Die Gruppe war unter anderem mit al-Qaida liiert und leistet mittlerweile zumindest teilweise dem Islamischenn Staat Gefolgschaft. 509 Schiiten fielen laut Zahlen der Provinzbehörden seit dem Jahr 2013 dem Sektenterror durch dogmatische Sunniten à la Mangal zum Opfer. Der Kandidat sagt dann auch freimütig: «Den Slogan ‹Schiiten sind Ungläubige› haben wir während des Wahlkampfs aus politischen Gründen gegenwärtig eingemottet.»

Der Terrorist, dem die pakistanische Wahlkommission wie Hunderten von anderen Extremisten grünes Licht für die ihre Kandidatur gab, tritt für die Partei Ahle Sunnat Wai Jammat (ASWJ) an, die insgesamt 150 Parlamentskandidaten benannte.

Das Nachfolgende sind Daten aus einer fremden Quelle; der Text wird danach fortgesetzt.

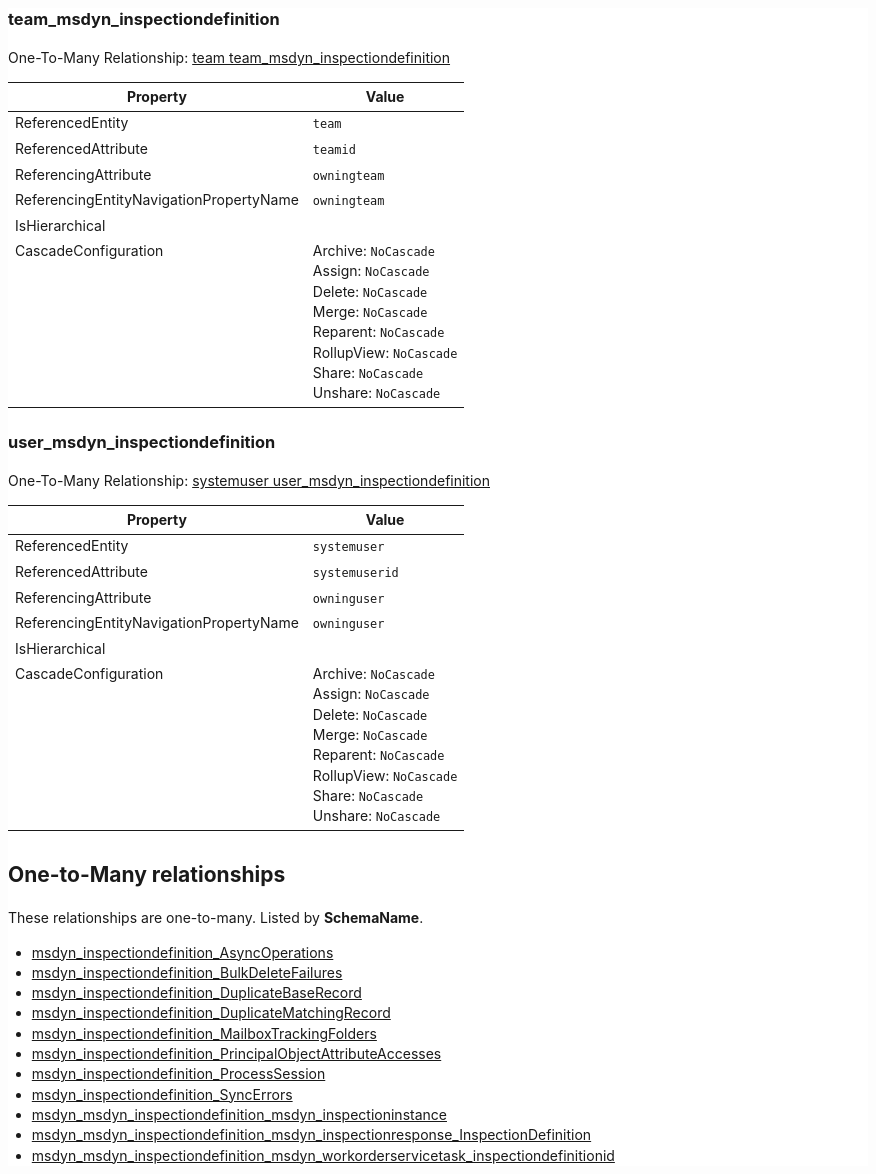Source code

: ### <a name="BKMK_team_msdyn_inspectiondefinition"></a> team_msdyn_inspectiondefinition

One-To-Many Relationship: [team team_msdyn_inspectiondefinition](team.md#BKMK_team_msdyn_inspectiondefinition)

|Property|Value|
|---|---|
|ReferencedEntity|`team`|
|ReferencedAttribute|`teamid`|
|ReferencingAttribute|`owningteam`|
|ReferencingEntityNavigationPropertyName|`owningteam`|
|IsHierarchical||
|CascadeConfiguration|Archive: `NoCascade`<br />Assign: `NoCascade`<br />Delete: `NoCascade`<br />Merge: `NoCascade`<br />Reparent: `NoCascade`<br />RollupView: `NoCascade`<br />Share: `NoCascade`<br />Unshare: `NoCascade`|

### <a name="BKMK_user_msdyn_inspectiondefinition"></a> user_msdyn_inspectiondefinition

One-To-Many Relationship: [systemuser user_msdyn_inspectiondefinition](systemuser.md#BKMK_user_msdyn_inspectiondefinition)

|Property|Value|
|---|---|
|ReferencedEntity|`systemuser`|
|ReferencedAttribute|`systemuserid`|
|ReferencingAttribute|`owninguser`|
|ReferencingEntityNavigationPropertyName|`owninguser`|
|IsHierarchical||
|CascadeConfiguration|Archive: `NoCascade`<br />Assign: `NoCascade`<br />Delete: `NoCascade`<br />Merge: `NoCascade`<br />Reparent: `NoCascade`<br />RollupView: `NoCascade`<br />Share: `NoCascade`<br />Unshare: `NoCascade`|


## One-to-Many relationships

These relationships are one-to-many. Listed by **SchemaName**.

- [msdyn_inspectiondefinition_AsyncOperations](#BKMK_msdyn_inspectiondefinition_AsyncOperations)
- [msdyn_inspectiondefinition_BulkDeleteFailures](#BKMK_msdyn_inspectiondefinition_BulkDeleteFailures)
- [msdyn_inspectiondefinition_DuplicateBaseRecord](#BKMK_msdyn_inspectiondefinition_DuplicateBaseRecord)
- [msdyn_inspectiondefinition_DuplicateMatchingRecord](#BKMK_msdyn_inspectiondefinition_DuplicateMatchingRecord)
- [msdyn_inspectiondefinition_MailboxTrackingFolders](#BKMK_msdyn_inspectiondefinition_MailboxTrackingFolders)
- [msdyn_inspectiondefinition_PrincipalObjectAttributeAccesses](#BKMK_msdyn_inspectiondefinition_PrincipalObjectAttributeAccesses)
- [msdyn_inspectiondefinition_ProcessSession](#BKMK_msdyn_inspectiondefinition_ProcessSession)
- [msdyn_inspectiondefinition_SyncErrors](#BKMK_msdyn_inspectiondefinition_SyncErrors)
- [msdyn_msdyn_inspectiondefinition_msdyn_inspectioninstance](#BKMK_msdyn_msdyn_inspectiondefinition_msdyn_inspectioninstance)
- [msdyn_msdyn_inspectiondefinition_msdyn_inspectionresponse_InspectionDefinition](#BKMK_msdyn_msdyn_inspectiondefinition_msdyn_inspectionresponse_InspectionDefinition)
- [msdyn_msdyn_inspectiondefinition_msdyn_workorderservicetask_inspectiondefinitionid](#BKMK_msdyn_msdyn_inspectiondefinition_msdyn_workorderservicetask_inspectiondefinitionid)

Ihr Sprecher Oneeb Farooqi brüstet sich in der Hauptstadt Islamabad: «Alle Parteien wollen Kontakt zu uns, weil sie Verbündete brauchen.» Zum Beweis verbreitete er per Twitter ein Foto, dass Shahid Khaqan Abbasi, einen führenden Politiker der regierenden «Pakistan Muslim League» (PMLN) gemeinsam mit der ASWJ-Führung zeigt.

Anschlag in Mumbai

In Lahore, der Hauptstadt von Pakistans bevölkerungsreichster Provinz Punjab, fand die Terrortruppe Lashkar-e-Toiba (LeT) trotz Verbots ebenfalls einen Weg, Kandidaten für die Parlamentswahl ins Rennen zu schicken. Sie war für den blutigen Anschlag auf Indiens Finanzzentrum Mumbai im Jahr 2008 verantwortlich.

Ihr Chef Hafeez Saeed wiederum tritt für die bislang obskure Partei Allah-u-Akbar Tehreek auf. Zwei seiner Söhne gehören zu den 235 Kandidaten der Partei und koordinieren den Wahlkampf der Gruppe.

«Diese Leute dürfen antreten, weil das Militär hofft, sie so politisch einzubinden», sagt der Journalist Irfan Ghauri von der englischsprachigen Tageszeitung Express Tribune.

Pakistans Menschenrechtskommission HRCP ist empört. Bei einer Pressekonferenz, über die im Land auf Behördendruck kaum berichtet wurde, erklärte ein Sprecher: «Wir sind alarmiert, dass der Staat verbotenen Gruppen unter anderem Namen neue Legitimität verleiht.»

Sharjeel Shahzad, ein Kolumnist der grossen Tageszeitung Dawn, fürchtet derweil fatale Konsequenzen: «Welcher Kandidat soll Mut genug besitzen, gegen diese Leute Wahlkampf zu betreiben?», fragt er, ohne eine Antwort zu präsentieren.